Please give the entries below again exactly, omitting every picture.
━━━━━ Task data
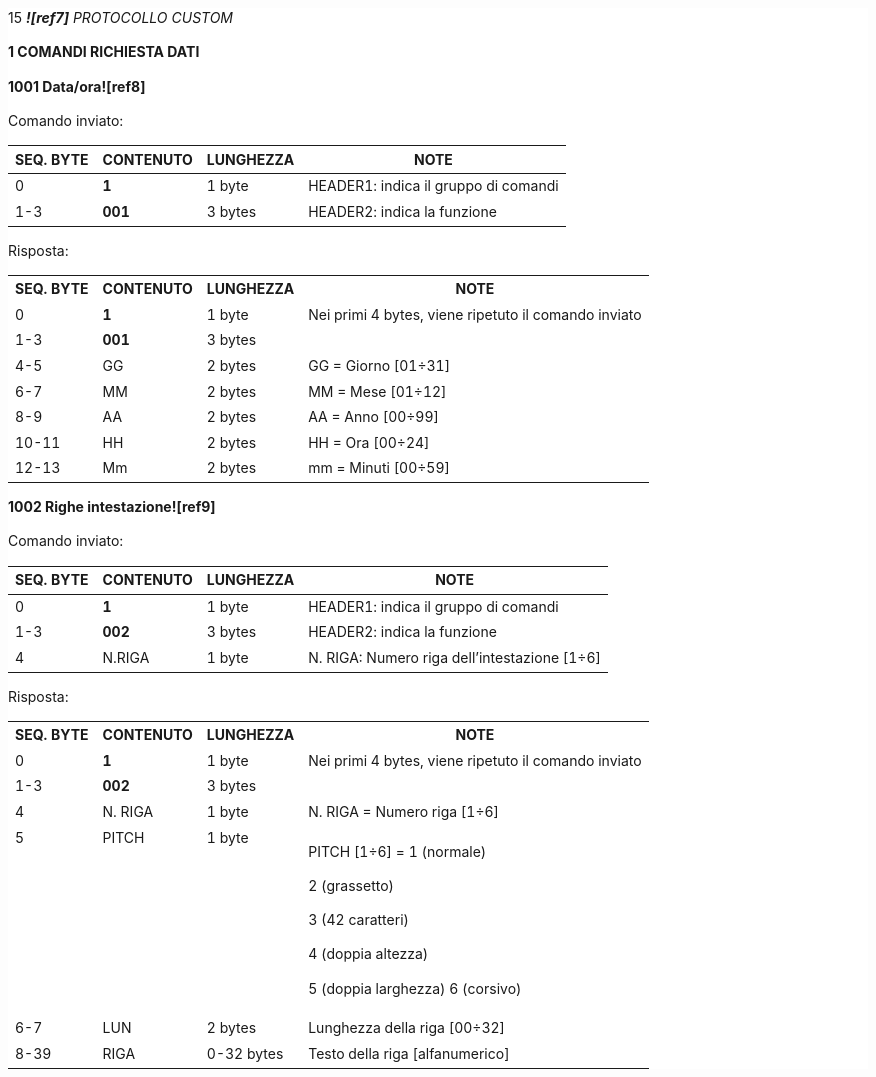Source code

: 15 ***![ref7]***
*PROTOCOLLO CUSTOM*

**1 COMANDI RICHIESTA DATI**

**1001 Data/ora![ref8]**

Comando inviato:

|**SEQ. BYTE**|**CONTENUTO**|**LUNGHEZZA**|**NOTE**|
| - | - | - | - |
|0|**1**|1 byte|HEADER1: indica il gruppo di comandi|
|1-3|**001**|3 bytes|HEADER2: indica la funzione|

Risposta:

<table><tr><th colspan="1"><b>SEQ. BYTE</b></th><th colspan="1"><b>CONTENUTO</b></th><th colspan="1"><b>LUNGHEZZA</b></th><th colspan="1"><b>NOTE</b></th></tr>
<tr><td colspan="1">0</td><td colspan="1"><b>1</b></td><td colspan="1">1 byte</td><td colspan="1" rowspan="2">Nei primi 4 bytes, viene ripetuto il comando inviato</td></tr>
<tr><td colspan="1">1-3</td><td colspan="1"><b>001</b></td><td colspan="1">3 bytes</td></tr>
<tr><td colspan="1">4-5</td><td colspan="1">GG </td><td colspan="1">2 bytes</td><td colspan="1">GG = Giorno  [01÷31]</td></tr>
<tr><td colspan="1">6-7</td><td colspan="1">MM </td><td colspan="1">2 bytes</td><td colspan="1">MM = Mese  [01÷12]</td></tr>
<tr><td colspan="1">8-9</td><td colspan="1">AA </td><td colspan="1">2 bytes</td><td colspan="1">AA = Anno  [00÷99]</td></tr>
<tr><td colspan="1">10-11</td><td colspan="1">HH </td><td colspan="1">2 bytes</td><td colspan="1">HH = Ora  [00÷24]</td></tr>
<tr><td colspan="1">12-13</td><td colspan="1">Mm</td><td colspan="1">2 bytes</td><td colspan="1">mm = Minuti  [00÷59]</td></tr>
</table>

**1002 Righe intestazione![ref9]**

Comando inviato:

|**SEQ. BYTE**|**CONTENUTO**|**LUNGHEZZA**|**NOTE**|
| - | - | - | - |
|0|**1**|1 byte|HEADER1: indica il gruppo di comandi|
|1-3|**002**|3 bytes|HEADER2: indica la funzione|
|4|N.RIGA|1 byte|N. RIGA: Numero riga dell’intestazione [1÷6]|

Risposta:

<table><tr><th colspan="1"><b>SEQ. BYTE</b></th><th colspan="1"><b>CONTENUTO</b></th><th colspan="1"><b>LUNGHEZZA</b></th><th colspan="1"><b>NOTE</b></th></tr>
<tr><td colspan="1">0</td><td colspan="1"><b>1</b></td><td colspan="1">1 byte</td><td colspan="1" rowspan="2">Nei primi 4 bytes, viene ripetuto il comando inviato</td></tr>
<tr><td colspan="1">1-3</td><td colspan="1"><b>002</b></td><td colspan="1">3 bytes</td></tr>
<tr><td colspan="1">4</td><td colspan="1">N. RIGA</td><td colspan="1">1 byte</td><td colspan="1">N. RIGA = Numero riga [1÷6]</td></tr>
<tr><td colspan="1">5</td><td colspan="1">PITCH</td><td colspan="1">1 byte</td><td colspan="1"><p>PITCH [1÷6] =  1 (normale)</p><p>2 (grassetto)</p><p>3 (42 caratteri)</p><p>4 (doppia altezza)</p><p>5 (doppia larghezza) 6 (corsivo)</p></td></tr>
<tr><td colspan="1">6-7</td><td colspan="1">LUN</td><td colspan="1">2 bytes</td><td colspan="1">Lunghezza della riga [00÷32]</td></tr>
<tr><td colspan="1">8-39</td><td colspan="1">RIGA</td><td colspan="1">0-32 bytes</td><td colspan="1">Testo della riga [alfanumerico]</td></tr>
</table>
━━━━━━━━━━
-- Task result --
Source code

: 15 ***![ref7]***
*PROTOCOLLO CUSTOM*

**1 COMANDI RICHIESTA DATI**

**1001 Data/ora![ref8]**

Comando inviato:

|**SEQ. BYTE**|**CONTENUTO**|**LUNGHEZZA**|**NOTE**|
| - | - | - | - |
|0|**1**|1 byte|HEADER1: indica il gruppo di comandi|
|1-3|**001**|3 bytes|HEADER2: indica la funzione|

Risposta:

<table><tr><th colspan="1"><b>SEQ. BYTE</b></th><th colspan="1"><b>CONTENUTO</b></th><th colspan="1"><b>LUNGHEZZA</b></th><th colspan="1"><b>NOTE</b></th></tr>
<tr><td colspan="1">0</td><td colspan="1"><b>1</b></td><td colspan="1">1 byte</td><td colspan="1" rowspan="2">Nei primi 4 bytes, viene ripetuto il comando inviato</td></tr>
<tr><td colspan="1">1-3</td><td colspan="1"><b>001</b></td><td colspan="1">3 bytes</td></tr>
<tr><td colspan="1">4-5</td><td colspan="1">GG </td><td colspan="1">2 bytes</td><td colspan="1">GG = Giorno  [01÷31]</td></tr>
<tr><td colspan="1">6-7</td><td colspan="1">MM </td><td colspan="1">2 bytes</td><td colspan="1">MM = Mese  [01÷12]</td></tr>
<tr><td colspan="1">8-9</td><td colspan="1">AA </td><td colspan="1">2 bytes</td><td colspan="1">AA = Anno  [00÷99]</td></tr>
<tr><td colspan="1">10-11</td><td colspan="1">HH </td><td colspan="1">2 bytes</td><td colspan="1">HH = Ora  [00÷24]</td></tr>
<tr><td colspan="1">12-13</td><td colspan="1">Mm</td><td colspan="1">2 bytes</td><td colspan="1">mm = Minuti  [00÷59]</td></tr>
</table>

**1002 Righe intestazione![ref9]**

Comando inviato:

|**SEQ. BYTE**|**CONTENUTO**|**LUNGHEZZA**|**NOTE**|
| - | - | - | - |
|0|**1**|1 byte|HEADER1: indica il gruppo di comandi|
|1-3|**002**|3 bytes|HEADER2: indica la funzione|
|4|N.RIGA|1 byte|N. RIGA: Numero riga dell’intestazione [1÷6]|

Risposta:

<table><tr><th colspan="1"><b>SEQ. BYTE</b></th><th colspan="1"><b>CONTENUTO</b></th><th colspan="1"><b>LUNGHEZZA</b></th><th colspan="1"><b>NOTE</b></th></tr>
<tr><td colspan="1">0</td><td colspan="1"><b>1</b></td><td colspan="1">1 byte</td><td colspan="1" rowspan="2">Nei primi 4 bytes, viene ripetuto il comando inviato</td></tr>
<tr><td colspan="1">1-3</td><td colspan="1"><b>002</b></td><td colspan="1">3 bytes</td></tr>
<tr><td colspan="1">4</td><td colspan="1">N. RIGA</td><td colspan="1">1 byte</td><td colspan="1">N. RIGA = Numero riga [1÷6]</td></tr>
<tr><td colspan="1">5</td><td colspan="1">PITCH</td><td colspan="1">1 byte</td><td colspan="1"><p>PITCH [1÷6] =  1 (normale)</p><p>2 (grassetto)</p><p>3 (42 caratteri)</p><p>4 (doppia altezza)</p><p>5 (doppia larghezza) 6 (corsivo)</p></td></tr>
<tr><td colspan="1">6-7</td><td colspan="1">LUN</td><td colspan="1">2 bytes</td><td colspan="1">Lunghezza della riga [00÷32]</td></tr>
<tr><td colspan="1">8-39</td><td colspan="1">RIGA</td><td colspan="1">0-32 bytes</td><td colspan="1">Testo della riga [alfanumerico]</td></tr>
</table>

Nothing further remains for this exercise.